If tariffs are retained, some strategists say that would be a negative for the market since uncertainty would remain, and so would the impact on businesses.
"Removing the uncertainty of escalating tariffs should be enough to stimulate capex, but a cut to existing tariffs should provide a significant boost to US capex," Clifton notes.
"As such, a China deal is the most important 'stimulus' Trump could provide in 2019," he wrote.
U.S. Trade Representative Robert Lighthizer last week said the provisions to protect intellectual property are a big part of the working document. The plan is that bilateral meetings would take place on any disputes, and if the talks don't resolve them, the U.S. could impose tariffs.
"By the time you get through all these meetings and Chinese denials, you already did harm to America's businesses and workers. This is the U.S. going back to the Obama and Bush era," said Derek Scissors, resident scholar at American Enterprise Institute."We're in a situation where we're not enforcing our law now, and we're setting up a mechanism which is very similar to past mechanisms where we failed to enforce our laws."
Bianco said even if the deal does come up short in some investors' minds, it would be a positive.

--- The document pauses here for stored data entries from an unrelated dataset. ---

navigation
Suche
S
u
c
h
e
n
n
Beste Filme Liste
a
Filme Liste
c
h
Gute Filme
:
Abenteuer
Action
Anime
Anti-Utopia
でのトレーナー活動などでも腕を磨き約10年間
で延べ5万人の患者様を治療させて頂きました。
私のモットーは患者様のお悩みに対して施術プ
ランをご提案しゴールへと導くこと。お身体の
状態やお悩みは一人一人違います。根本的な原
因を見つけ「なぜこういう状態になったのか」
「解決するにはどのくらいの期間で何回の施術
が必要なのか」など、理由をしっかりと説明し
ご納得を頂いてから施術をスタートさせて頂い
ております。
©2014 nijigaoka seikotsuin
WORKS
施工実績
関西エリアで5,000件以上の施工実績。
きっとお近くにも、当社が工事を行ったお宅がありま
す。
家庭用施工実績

He said he expects the S&P to reach 2,950 by year end, and if there was a strong deal with China, removing all tariffs, it could move to 3,000.

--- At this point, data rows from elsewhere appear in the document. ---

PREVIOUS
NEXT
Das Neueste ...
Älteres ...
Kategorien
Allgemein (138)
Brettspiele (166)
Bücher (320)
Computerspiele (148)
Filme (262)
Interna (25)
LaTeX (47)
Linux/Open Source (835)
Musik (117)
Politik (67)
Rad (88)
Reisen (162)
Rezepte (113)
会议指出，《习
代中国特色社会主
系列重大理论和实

But he expects a deal that could retain some tariffs.
"It's not just about trade. It's about trade being a policy tool to get China to the negotiating table, on the topics of trade and many other things," he said. Bianco said trade is an opening to other important issues, like the South China Sea.
"They've taken a lot of risks with the economy to make incremental gains, but this is going in the right direction. Overall it's a pretty good outcome," Bianco said.